Problem details
Could you reproduce, word for word and in full, the forum post below about socket read() not blocking in a Java client/server program?

Passage shown
<<<<

Hi,
I think my question is similar to EzzatScreen's below. I have a threaded client/server application using sockets to communicate back-and-forth. I was under the impression the socket.getInputStream.read() blocked until there was data available; however, this doesn't appear to be happening in my code.
This is the run() method from my Connection class:
public void run() {
try {
byte[] buffer;
socket.getInputStream().read(buffer = new byte[socket.getInputStream().available()]);
socket.getOutputStream().write(MessageController.processMessage(new Message(buffer)).getXML());
socket.getOutputStream().flush();
socket.close();
} catch (UnknownHostException uhe) {
uhe.printStackTrace();
} catch (IOException ioe) {
ioe.printStackTrace();
}
} // run
Basically, the other end will dump all the data into the stream at once. I simply want to have read() block until the available() data length from the input stream isn't 0. At that time, I want to create a byte[] array buffer of the exact length of available bytes, read() the input stream bytes into the buffer, and then do something with the buffer (in the latter case, I'm writing a reply back after some processing).

>>>>

Available data

<<<<

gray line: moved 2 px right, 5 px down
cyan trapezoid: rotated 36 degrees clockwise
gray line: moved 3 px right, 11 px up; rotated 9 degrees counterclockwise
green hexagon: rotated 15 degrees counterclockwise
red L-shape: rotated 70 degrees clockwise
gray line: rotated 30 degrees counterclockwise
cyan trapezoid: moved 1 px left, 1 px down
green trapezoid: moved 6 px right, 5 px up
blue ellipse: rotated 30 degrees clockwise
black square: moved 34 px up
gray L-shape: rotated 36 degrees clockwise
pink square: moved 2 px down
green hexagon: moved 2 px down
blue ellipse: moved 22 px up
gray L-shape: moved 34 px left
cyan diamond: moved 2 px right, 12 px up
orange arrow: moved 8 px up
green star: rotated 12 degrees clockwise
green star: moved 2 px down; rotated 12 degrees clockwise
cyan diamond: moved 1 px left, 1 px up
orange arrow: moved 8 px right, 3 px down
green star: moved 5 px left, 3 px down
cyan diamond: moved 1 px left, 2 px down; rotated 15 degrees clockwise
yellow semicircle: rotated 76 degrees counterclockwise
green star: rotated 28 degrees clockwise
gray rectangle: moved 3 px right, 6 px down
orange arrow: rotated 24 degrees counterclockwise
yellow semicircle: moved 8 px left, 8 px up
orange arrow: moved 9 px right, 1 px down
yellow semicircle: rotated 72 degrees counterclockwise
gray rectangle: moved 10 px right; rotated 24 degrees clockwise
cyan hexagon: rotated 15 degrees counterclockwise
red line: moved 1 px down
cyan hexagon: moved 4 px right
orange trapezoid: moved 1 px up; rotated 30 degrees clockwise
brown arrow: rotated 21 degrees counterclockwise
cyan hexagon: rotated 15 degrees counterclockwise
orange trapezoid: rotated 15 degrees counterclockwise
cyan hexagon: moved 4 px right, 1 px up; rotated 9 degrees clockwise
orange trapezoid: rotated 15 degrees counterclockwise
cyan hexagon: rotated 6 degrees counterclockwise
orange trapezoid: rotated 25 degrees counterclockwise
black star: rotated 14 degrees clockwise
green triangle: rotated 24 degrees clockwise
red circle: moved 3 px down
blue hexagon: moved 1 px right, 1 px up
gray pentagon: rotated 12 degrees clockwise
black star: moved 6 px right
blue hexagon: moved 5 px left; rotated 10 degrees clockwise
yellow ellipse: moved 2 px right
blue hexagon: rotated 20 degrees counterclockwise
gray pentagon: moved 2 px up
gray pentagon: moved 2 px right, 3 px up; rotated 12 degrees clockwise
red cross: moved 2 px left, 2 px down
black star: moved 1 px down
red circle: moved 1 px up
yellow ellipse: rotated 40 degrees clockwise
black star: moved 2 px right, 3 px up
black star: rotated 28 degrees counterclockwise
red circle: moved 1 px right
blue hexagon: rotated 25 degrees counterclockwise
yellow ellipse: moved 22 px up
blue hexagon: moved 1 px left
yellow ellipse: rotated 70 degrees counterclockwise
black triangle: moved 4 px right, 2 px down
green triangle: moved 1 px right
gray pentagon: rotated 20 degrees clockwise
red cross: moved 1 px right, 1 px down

>>>>

Completed task
Hi,
I think my question is similar to EzzatScreen's below. I have a threaded client/server application using sockets to communicate back-and-forth. I was under the impression the socket.getInputStream.read() blocked until there was data available; however, this doesn't appear to be happening in my code.
This is the run() method from my Connection class:
public void run() {
try {
byte[] buffer;
socket.getInputStream().read(buffer = new byte[socket.getInputStream().available()]);
socket.getOutputStream().write(MessageController.processMessage(new Message(buffer)).getXML());
socket.getOutputStream().flush();
socket.close();
} catch (UnknownHostException uhe) {
uhe.printStackTrace();
} catch (IOException ioe) {
ioe.printStackTrace();
}
} // run
Basically, the other end will dump all the data into the stream at once. I simply want to have read() block until the available() data length from the input stream isn't 0. At that time, I want to create a byte[] array buffer of the exact length of available bytes, read() the input stream bytes into the buffer, and then do something with the buffer (in the latter case, I'm writing a reply back after some processing).